Asumo que no han pasado demasiados días desde que extravié mi reloj. Desde que se detuvo el tiempo para mí. Porque el tiempo, ah, el tiempo... Siempre preferí pensar que no existiría tal cosa sin todos estos aparatos, sin todas las características que le hemos inventado. A veces me gusta imaginarme al tiempo como un pequeño ciervo, ansioso de correr muy lejos de donde estamos, a quien mantenemos amarrado con tres agujas que nunca se quedan quietas y acaso un par de baterías. La pregunta que nos hemos hecho, tal vez, es si el ciervo desaparecería si no lo amarrásemos. Me temo que incluso nos hemos atrevido a respondernos a nosotros mismos, y lo hemos hecho de forma apresurada.
Aquel día sobraban las nubes en el cielo. Un gris suave teñía cada objeto que osaba reflejar la luz. Algunos siempre prefieren mantenerse en las sombras, por supuesto; nunca ha sido fácil lidiar con los caprichos del Sol.

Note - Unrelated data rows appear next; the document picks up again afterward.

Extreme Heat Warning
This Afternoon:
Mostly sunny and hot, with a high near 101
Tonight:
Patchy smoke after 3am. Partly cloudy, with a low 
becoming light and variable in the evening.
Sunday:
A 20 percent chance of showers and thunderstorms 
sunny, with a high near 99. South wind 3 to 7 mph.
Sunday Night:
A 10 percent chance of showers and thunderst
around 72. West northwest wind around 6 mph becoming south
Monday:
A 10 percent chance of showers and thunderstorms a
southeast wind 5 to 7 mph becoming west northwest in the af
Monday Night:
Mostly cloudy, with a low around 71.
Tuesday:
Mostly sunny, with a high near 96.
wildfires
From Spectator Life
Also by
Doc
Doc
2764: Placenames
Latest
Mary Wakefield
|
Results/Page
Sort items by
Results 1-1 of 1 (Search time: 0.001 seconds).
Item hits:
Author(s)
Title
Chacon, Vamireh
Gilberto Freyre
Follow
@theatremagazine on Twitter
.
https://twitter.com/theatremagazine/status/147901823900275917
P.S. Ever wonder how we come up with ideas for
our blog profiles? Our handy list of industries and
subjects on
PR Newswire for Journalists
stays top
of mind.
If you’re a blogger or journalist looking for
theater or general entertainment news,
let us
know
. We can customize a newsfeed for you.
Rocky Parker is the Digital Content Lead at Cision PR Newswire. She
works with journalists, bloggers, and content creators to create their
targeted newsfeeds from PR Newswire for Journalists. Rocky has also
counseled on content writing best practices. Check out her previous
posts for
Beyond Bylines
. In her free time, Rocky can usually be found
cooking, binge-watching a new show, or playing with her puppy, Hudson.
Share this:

Miré entonces mi reloj y me detuve por un instante a observar lo alarmante de su falta de coraje para detenerse jamás. Debo confesar que sentí un poco de lástima por él: nunca tuve muy en claro hacia dónde intentaba escapar, tan rápido como solía correr.
Decidí entonces romper las amarras de este pequeño ciervo encadenado a mi muñeca. Podría jurar que algunos segundos antes de desprender la correa por completo de mi brazo, un par de ojos negros destellaron en su interior. Respiré profundo y vislumbré su brilloso pelaje galopando sobre cuatro patas, dejándose coquetear por el atardecer, infinito... Para cuando el reloj golpeó contra el piso, demasiado lejos había llegado su huida como para que mis limitados tímpanos pudieran disfrutar de aquel sonido.
Las cosas han cambiado bastante desde entonces, supongo. Aquí, debajo de las nubes, me entretengo con la sombra inquieta que proyectan las hojas de los árboles en la pared cuando sopla el viento y despliegan su majestuosa danza. No hay mucho más que eso. El resto se ha vuelto eterno.